Mardi, à l’occasion de la reprise des travaux de l’Assemblée nationale, François Legault a affirmé que le projet de loi sur cette taxe modulée selon le revenu (d’un minimum de 100 à 200 $ jusqu’à un maximum de 800 $ à 1000 $ selon les plus récentes informations) est « prêt », mais qu’il ne sera pas déposé afin de « faire avancer le Québec dans un climat social serein ».

« Cette annonce-là », faite le 11 janvier, « est venue diviser les Québécois », a-t-il reconnu en conférence de presse, en compagnie du ministre de la Santé et des Services sociaux, Christian Dubé, et du directeur national de santé publique par intérim, le DLuc Boileau. Le caucus caquiste lui-même était divisé sur la question, ce qui a été relevé lors d’une réunion à huis clos pour préparer la session parlementaire à la fin de la semaine dernière.

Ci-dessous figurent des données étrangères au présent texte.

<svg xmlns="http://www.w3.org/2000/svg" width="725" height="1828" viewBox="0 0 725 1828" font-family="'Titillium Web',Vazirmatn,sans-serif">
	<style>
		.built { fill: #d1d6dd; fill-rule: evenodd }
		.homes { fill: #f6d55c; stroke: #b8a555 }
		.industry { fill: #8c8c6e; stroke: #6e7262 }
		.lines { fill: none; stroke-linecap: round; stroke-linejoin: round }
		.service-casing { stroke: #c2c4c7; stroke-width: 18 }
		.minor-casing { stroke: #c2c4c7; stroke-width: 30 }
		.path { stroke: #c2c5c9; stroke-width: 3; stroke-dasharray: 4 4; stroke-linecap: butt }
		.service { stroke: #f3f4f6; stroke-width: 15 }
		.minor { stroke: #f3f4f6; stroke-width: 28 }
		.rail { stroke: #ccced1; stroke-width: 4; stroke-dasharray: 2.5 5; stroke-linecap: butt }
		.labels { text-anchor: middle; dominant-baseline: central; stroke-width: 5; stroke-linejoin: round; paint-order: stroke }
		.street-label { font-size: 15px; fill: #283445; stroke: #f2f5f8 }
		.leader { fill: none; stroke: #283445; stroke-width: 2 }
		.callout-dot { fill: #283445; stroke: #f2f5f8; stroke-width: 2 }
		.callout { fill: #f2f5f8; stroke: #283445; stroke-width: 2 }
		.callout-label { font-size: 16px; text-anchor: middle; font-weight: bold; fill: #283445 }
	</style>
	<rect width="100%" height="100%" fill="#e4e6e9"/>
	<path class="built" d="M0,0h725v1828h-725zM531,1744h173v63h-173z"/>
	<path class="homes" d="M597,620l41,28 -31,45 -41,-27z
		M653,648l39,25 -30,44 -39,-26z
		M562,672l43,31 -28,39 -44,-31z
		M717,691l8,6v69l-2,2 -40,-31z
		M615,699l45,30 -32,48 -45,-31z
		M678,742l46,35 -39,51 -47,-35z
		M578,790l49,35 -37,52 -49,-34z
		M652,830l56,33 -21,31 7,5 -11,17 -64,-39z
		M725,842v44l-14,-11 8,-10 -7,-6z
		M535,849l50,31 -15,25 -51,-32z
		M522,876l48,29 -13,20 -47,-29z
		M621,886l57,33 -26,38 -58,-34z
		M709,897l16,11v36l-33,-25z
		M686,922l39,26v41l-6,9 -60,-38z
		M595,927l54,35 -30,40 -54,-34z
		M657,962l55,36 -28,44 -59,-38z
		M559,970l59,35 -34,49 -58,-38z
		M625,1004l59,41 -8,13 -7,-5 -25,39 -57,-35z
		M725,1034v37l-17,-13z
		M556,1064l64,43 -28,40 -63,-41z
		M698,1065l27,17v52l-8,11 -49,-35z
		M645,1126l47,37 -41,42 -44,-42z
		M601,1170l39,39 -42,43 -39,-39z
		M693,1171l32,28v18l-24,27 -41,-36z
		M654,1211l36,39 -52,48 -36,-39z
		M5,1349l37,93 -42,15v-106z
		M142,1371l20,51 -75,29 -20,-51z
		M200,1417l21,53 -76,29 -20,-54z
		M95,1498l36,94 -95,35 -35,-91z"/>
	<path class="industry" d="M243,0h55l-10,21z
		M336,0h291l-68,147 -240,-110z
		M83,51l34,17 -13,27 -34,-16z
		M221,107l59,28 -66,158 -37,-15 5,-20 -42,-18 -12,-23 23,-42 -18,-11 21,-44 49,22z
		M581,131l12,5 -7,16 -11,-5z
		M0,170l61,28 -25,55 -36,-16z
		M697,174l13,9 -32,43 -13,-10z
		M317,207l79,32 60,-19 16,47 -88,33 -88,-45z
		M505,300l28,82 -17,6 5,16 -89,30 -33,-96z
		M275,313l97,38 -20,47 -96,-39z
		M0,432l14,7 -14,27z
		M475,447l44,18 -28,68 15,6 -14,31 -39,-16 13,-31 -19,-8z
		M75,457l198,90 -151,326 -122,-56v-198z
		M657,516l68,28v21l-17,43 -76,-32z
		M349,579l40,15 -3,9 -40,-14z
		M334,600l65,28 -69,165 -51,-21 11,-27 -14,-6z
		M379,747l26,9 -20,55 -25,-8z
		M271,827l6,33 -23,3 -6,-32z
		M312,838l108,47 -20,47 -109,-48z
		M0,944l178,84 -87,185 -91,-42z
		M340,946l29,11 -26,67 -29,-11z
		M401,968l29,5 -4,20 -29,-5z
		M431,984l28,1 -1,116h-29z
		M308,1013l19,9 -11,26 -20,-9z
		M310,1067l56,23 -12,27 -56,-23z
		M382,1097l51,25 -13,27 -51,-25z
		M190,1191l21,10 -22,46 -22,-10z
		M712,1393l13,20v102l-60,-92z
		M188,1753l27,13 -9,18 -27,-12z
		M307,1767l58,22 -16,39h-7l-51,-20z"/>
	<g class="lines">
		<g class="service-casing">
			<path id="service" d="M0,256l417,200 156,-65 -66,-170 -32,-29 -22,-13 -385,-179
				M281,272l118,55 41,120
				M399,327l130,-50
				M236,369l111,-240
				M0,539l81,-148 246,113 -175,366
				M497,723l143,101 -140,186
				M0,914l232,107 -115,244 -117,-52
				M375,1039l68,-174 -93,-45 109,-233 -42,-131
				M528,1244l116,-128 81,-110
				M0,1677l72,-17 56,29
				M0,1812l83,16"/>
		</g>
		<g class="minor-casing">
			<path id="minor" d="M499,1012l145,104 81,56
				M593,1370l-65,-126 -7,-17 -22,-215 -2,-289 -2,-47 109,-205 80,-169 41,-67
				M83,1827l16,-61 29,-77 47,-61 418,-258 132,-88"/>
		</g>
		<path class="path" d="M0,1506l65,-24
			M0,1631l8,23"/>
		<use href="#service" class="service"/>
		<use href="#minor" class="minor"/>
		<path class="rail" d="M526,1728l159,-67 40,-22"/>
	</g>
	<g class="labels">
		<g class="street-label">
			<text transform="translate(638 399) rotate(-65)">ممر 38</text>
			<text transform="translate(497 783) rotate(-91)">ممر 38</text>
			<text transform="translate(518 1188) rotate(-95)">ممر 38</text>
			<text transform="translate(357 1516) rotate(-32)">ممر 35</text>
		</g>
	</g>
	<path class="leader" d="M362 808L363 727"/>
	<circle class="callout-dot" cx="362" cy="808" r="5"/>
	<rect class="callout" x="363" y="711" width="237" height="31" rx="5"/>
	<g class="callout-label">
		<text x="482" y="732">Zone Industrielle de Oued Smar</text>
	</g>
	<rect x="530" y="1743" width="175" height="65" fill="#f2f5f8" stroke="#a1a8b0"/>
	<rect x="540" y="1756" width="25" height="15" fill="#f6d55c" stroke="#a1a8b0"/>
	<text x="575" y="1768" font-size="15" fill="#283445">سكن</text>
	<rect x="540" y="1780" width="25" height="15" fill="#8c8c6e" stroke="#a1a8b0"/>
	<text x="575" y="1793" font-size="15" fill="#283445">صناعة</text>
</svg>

« Il y a trois ou quatre semaines, on voulait évidemment mettre des incitatifs pour que plus de gens se fassent vacciner. Depuis trois semaines, la grogne est montée au Québec, et donc il faut tenir compte de ça. »

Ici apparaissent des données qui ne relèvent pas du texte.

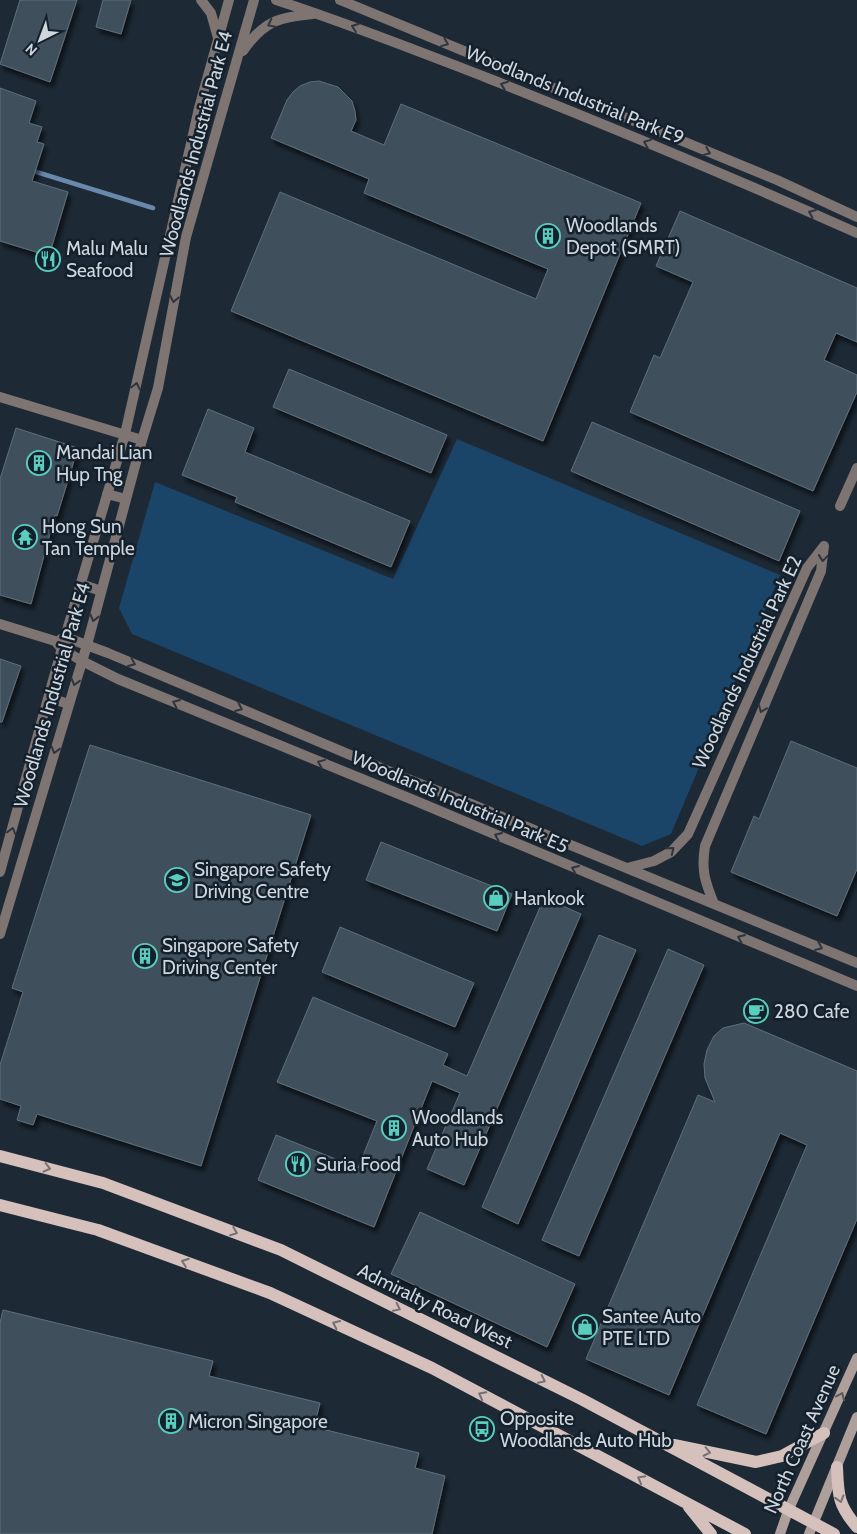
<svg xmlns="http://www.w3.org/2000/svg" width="857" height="1534" viewBox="0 0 857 1534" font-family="Cabin,sans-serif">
  <defs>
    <filter id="shadow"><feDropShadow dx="3" dy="5" stdDeviation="2.5" flood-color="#0009"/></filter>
  </defs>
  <rect width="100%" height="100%" fill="#1d2a36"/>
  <path fill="#1a4468" d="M457,439l323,136 -109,259 -29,12 -510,-212 -13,-26 36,-126 238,97z"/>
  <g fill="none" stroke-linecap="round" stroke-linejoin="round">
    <path stroke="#6a88ac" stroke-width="4.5" d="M30,170l123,38"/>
  </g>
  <path fill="#414f5c" stroke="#5f6e7c" filter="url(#shadow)" d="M20,0h57l-27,82 -50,-18z
    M103,0h28l-10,34 -25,-7z
    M319,81l19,6 14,14 3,10 1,9 -5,11 33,14 17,-41 240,99 -98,238 -312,-130 49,-119 256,107 12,-30 -184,-76 5,-14 -98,-41 16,-38 6,-8 7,-6 10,-4z
    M0,88l36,13 -7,22 13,4 -5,15 7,2 -12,37 36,11 -19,64 -49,-15z
    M680,211l177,77v54l-21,-9 -12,27 33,15v17l-44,99 -183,-79 24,-57 6,3 33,-76 -37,-16z
    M289,369l158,66 -16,38 -158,-66z
    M208,409l46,19 -9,24 165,69 -19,46 -156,-65 2,-5 -55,-22z
    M592,422l208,89 -21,50 -208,-90z
    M16,428l62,20 -21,68 -2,-1 -24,89 -31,-9v-116z
    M0,659l21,7 -19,56h-2z
    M791,741l66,27v101l-20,47 -106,-44 23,-56 5,3z
    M90,745l221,70 -110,351 -164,-52 -4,11 -16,-5 4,-14 -21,-7v-34l23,-73 -11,-4z
    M381,842l131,52 -15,37 -131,-51z
    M544,898l37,16 -117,271 -37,-16 33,-76 -28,-12 -58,146 -116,-47 18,-45 82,33 19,-47 -100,-39 36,-85 135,57 -5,11 24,11z
    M340,927l134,56 -19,44 -133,-55z
    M599,935l37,15 -118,274 -36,-17z
    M668,949l36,16 -125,291 -37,-16z
    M744,1023l113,48v148l-91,215 -69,-29 110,-260 -27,-12 -111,262 -83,-36 112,-264 17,7 -10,-24 -1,-14 3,-14 7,-14 9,-8z
    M420,1212l155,72 -28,63 -156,-73z
    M3,1310l210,51 -4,15 111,27 -6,24 105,26 -4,15 30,8 -13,58h-432v-211z"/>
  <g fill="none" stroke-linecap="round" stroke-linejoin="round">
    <path stroke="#7e7472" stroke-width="10" d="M201,0l10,13 7,25
      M276,0c71,23 139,50 209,77 125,49 249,101 372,156
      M340,0l437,180 80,37
      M243,51c20,-29 35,-34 70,-37
      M0,397l142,43
      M107,494l19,5
      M840,506l17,-38
      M81,584l20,7
      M0,624l55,17 7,8 20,12 36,18 293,120 446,187
      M61,639l4,-2 43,16 297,125 66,26 386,159
      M49,698l20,6
      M627,868l27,-7 17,-9 17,-18 119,-266 17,-22 -3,25 -116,275c-4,25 0,35 9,58
      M0,872l65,-235 60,-203 74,-326 30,-108
      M0,934l87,-289 55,-205 16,-52 28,-151 68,-237"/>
    <path stroke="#af9f9b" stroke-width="10" d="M780,1534l8,-23 69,-153
      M809,1534l48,-117"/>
    <path stroke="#d5c0bc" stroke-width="12" d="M0,1156l103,27 178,67 300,149 253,135
      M0,1205l98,25 172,63 162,75 313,166
      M674,1445l82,17 26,-6 42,-23
      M837,1467c1,28 1,38 20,60
      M689,1507l22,27"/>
  </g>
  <defs><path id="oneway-chevron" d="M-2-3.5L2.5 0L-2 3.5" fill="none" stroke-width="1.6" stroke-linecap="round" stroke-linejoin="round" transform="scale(1.25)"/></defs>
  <g stroke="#2e353e">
    <use href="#oneway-chevron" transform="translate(271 24) rotate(154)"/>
    <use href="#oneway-chevron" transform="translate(355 27) rotate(-160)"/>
    <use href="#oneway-chevron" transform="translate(445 43) rotate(22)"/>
    <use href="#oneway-chevron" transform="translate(504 85) rotate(-159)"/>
    <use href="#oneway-chevron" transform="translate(647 143) rotate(-158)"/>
    <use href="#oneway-chevron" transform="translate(707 152) rotate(22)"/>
    <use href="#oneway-chevron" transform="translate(812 213) rotate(-156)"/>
    <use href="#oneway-chevron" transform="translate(174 299) rotate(101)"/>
    <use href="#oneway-chevron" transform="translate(136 386) rotate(-77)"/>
    <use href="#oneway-chevron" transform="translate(823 558) rotate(95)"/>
    <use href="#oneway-chevron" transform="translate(94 618) rotate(104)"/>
    <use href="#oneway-chevron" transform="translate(132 663) rotate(23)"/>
    <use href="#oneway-chevron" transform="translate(75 682) rotate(107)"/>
    <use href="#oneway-chevron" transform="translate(176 703) rotate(-157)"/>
    <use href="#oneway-chevron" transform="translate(239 708) rotate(23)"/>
    <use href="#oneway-chevron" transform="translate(762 709) rotate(113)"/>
    <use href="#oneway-chevron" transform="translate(55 750) rotate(107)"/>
    <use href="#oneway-chevron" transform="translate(321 763) rotate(-158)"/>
    <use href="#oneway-chevron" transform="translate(12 831) rotate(-75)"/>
    <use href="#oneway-chevron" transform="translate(498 836) rotate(-157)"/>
    <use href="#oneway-chevron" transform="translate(671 850) rotate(-39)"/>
    <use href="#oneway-chevron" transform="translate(575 869) rotate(-157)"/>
    <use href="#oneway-chevron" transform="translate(741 938) rotate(-157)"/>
    <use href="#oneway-chevron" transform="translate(819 947) rotate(23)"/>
  </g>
  <g stroke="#747074">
    <use href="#oneway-chevron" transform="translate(47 1168) rotate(14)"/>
    <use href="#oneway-chevron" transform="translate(234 1232) rotate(21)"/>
    <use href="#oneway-chevron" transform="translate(185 1262) rotate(-160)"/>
    <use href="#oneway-chevron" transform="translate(397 1308) rotate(26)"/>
    <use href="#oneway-chevron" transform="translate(336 1324) rotate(-155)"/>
    <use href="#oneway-chevron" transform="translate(542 1380) rotate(26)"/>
    <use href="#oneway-chevron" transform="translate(482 1395) rotate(-152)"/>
    <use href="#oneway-chevron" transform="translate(707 1452) rotate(12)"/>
    <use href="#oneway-chevron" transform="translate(641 1479) rotate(-152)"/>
    <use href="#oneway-chevron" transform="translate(840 1499) rotate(73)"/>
  </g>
  <use stroke="#5a595e" href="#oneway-chevron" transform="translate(841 1396) rotate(-65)"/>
  <defs>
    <symbol id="building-ring" viewBox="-11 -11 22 22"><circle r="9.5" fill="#14202c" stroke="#59cebf" stroke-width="1.5"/><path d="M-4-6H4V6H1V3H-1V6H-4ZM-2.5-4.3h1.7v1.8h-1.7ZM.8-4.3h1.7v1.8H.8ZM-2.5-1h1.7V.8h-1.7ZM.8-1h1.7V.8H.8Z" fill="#59cebf"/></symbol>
    <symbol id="restaurant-ring" viewBox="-11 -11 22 22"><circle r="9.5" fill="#14202c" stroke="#59cebf" stroke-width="1.5"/><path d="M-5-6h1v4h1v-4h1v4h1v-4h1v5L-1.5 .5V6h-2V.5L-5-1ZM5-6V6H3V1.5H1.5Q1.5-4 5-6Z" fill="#59cebf"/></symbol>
    <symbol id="temple-ring" viewBox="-11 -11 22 22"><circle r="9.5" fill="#14202c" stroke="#59cebf" stroke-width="1.5"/><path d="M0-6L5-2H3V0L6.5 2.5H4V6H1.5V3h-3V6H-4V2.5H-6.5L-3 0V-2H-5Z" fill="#59cebf"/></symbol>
    <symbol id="school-ring" viewBox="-11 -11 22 22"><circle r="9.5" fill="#14202c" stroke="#59cebf" stroke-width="1.5"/><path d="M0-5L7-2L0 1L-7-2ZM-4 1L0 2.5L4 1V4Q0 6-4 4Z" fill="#59cebf"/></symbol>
    <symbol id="shop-ring" viewBox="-11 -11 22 22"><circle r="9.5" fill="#14202c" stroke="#59cebf" stroke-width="1.5"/><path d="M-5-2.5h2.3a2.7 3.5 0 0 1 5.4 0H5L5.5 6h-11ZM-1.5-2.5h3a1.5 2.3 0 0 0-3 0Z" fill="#59cebf"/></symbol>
    <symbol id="cafe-ring" viewBox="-11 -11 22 22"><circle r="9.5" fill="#14202c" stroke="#59cebf" stroke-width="1.5"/><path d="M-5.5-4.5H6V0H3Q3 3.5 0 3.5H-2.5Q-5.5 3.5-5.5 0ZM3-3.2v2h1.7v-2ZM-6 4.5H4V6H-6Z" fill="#59cebf"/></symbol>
    <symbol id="bus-ring" viewBox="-11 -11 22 22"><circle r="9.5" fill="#14202c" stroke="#59cebf" stroke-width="1.5"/><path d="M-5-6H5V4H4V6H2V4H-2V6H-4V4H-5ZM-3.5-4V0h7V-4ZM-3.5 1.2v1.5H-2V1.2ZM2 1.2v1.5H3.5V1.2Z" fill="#59cebf"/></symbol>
  </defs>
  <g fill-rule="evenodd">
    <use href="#building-ring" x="534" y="222" width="28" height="28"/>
    <use href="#restaurant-ring" x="34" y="245" width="28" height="28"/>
    <use href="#building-ring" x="25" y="449" width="28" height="28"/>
    <use href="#temple-ring" x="11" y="523" width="28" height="28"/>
    <use href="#school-ring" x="163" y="866" width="28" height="28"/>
    <use href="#shop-ring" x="482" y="884" width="28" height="28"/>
    <use href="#building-ring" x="131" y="942" width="28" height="28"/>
    <use href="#cafe-ring" x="742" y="997" width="28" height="28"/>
    <use href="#building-ring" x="380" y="1114" width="28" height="28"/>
    <use href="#restaurant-ring" x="284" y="1150" width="28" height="28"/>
    <use href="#shop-ring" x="571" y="1313" width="28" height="28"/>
    <use href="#building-ring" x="157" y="1407" width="28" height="28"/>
    <use href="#bus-ring" x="468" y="1415" width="28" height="28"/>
  </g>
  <g text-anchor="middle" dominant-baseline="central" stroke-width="5" stroke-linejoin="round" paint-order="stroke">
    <g font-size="19" fill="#ced6de" stroke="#14202c">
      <text transform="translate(575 95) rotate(22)">Woodlands Industrial Park E9</text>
      <text transform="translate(196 144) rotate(-75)">Woodlands Industrial Park E4</text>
      <text transform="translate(747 662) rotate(-65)">Woodlands Industrial Park E2</text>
      <text transform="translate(52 695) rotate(-74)">Woodlands Industrial Park E4</text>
      <text transform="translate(460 802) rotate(23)">Woodlands Industrial Park E5</text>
      <text transform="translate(435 1306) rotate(26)">Admiralty Road West</text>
      <text transform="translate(802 1439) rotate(-66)">North Coast Avenue</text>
    </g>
    <g font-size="19" fill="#ced6de" stroke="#14202c" text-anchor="start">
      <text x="566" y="225">Woodlands<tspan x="566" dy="22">Depot (SMRT)</tspan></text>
      <text x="66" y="248">Malu Malu<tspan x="66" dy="22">Seafood</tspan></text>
      <text x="56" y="452">Mandai Lian<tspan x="56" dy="22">Hup Tng</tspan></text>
      <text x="42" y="526">Hong Sun<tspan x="42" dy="22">Tan Temple</tspan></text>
      <text x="194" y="869">Singapore Safety<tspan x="194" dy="22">Driving Centre</tspan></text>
      <text x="514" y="898">Hankook</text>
      <text x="162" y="945">Singapore Safety<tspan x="162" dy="22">Driving Center</tspan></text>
      <text x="774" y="1011">280 Cafe</text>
      <text x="412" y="1117">Woodlands<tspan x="412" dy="22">Auto Hub</tspan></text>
      <text x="316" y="1164">Suria Food</text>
      <text x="602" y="1316">Santee Auto<tspan x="602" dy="22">PTE LTD</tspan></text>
      <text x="500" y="1418">Opposite<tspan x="500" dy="22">Woodlands Auto Hub</tspan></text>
      <text x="188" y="1421">Micron Singapore</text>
    </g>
  </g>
  <g transform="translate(40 40) rotate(222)" stroke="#14202c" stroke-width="4" paint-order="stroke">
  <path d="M0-4L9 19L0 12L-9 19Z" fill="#ced6de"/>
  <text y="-8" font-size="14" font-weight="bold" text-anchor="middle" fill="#ced6de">N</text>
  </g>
</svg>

— François Legault, premier ministre du Québec

Il a également observé que les partis de l’opposition ont critiqué ce projet de taxe, en soulevant des enjeux d’éthique et d’équité. « Ça aurait amené un débat pas nécessairement constructif à l’Assemblée nationale », a-t-il soutenu. Son chef de cabinet, Martin Koskinen, disait pourtant sur les réseaux sociaux le 11 janvier que « le débat démocratique sur cette question va être passionnant », ajoutant que tout citoyen « a des droits, mais aussi des responsabilités ».

François Legault a fait valoir mardi que son rôle de premier ministre est à la fois d’assurer la sécurité de la population et de « protéger la paix sociale », de « rassembler les Québécois ».

« Quand on voit ce qui se passe dans notre société, et les médias sociaux, j’ai une inquiétude de voir les Québécois divisés », a-t-il déclaré. « La contribution santé aurait pu aider à être un incitatif pour certaines personnes » non vaccinées, mais dans la « balance » des avantages et des inconvénients, « c’est important de protéger la paix sociale et la cohésion sociale ».

Legault veut « tendre la main aux non-vaccinés »

De son côté, la Santé publique s’était gardée de prendre position formellement. Le DLuc Boileau avait refusé d’émettre une recommandation sur cette mesure, pendant que des directeurs régionaux avaient exprimé des critiques. « Il s’agit d’une mesure économique, et moi, je préfère ne pas commenter les mesures économiques. Ça ne relève pas de l’expertise de la Santé publique », expliquait le DBoileau.

Le gouvernement plaidait jusqu’à maintenant que l’imposition d’une taxe aux non-vaccinés avait pour objectif non seulement de les inciter à retrousser leur manche, mais de répondre à la grogne des personnes vaccinées.

Or, aujourd’hui, pour François Legault, « c’est le temps de rebâtir les ponts entre les Québécois ». Il a invité tout le monde à « mettre un peu d’eau dans son vin ». Pour convaincre les non-vaccinés de tendre le bras, il mise sur la méthode douce déployée depuis quelques jours par le ministre délégué à la Santé et aux Services sociaux, Lionel Carmant. « Je veux tendre la main aux non-vaccinés », a-t-il dit dans un changement de ton évident.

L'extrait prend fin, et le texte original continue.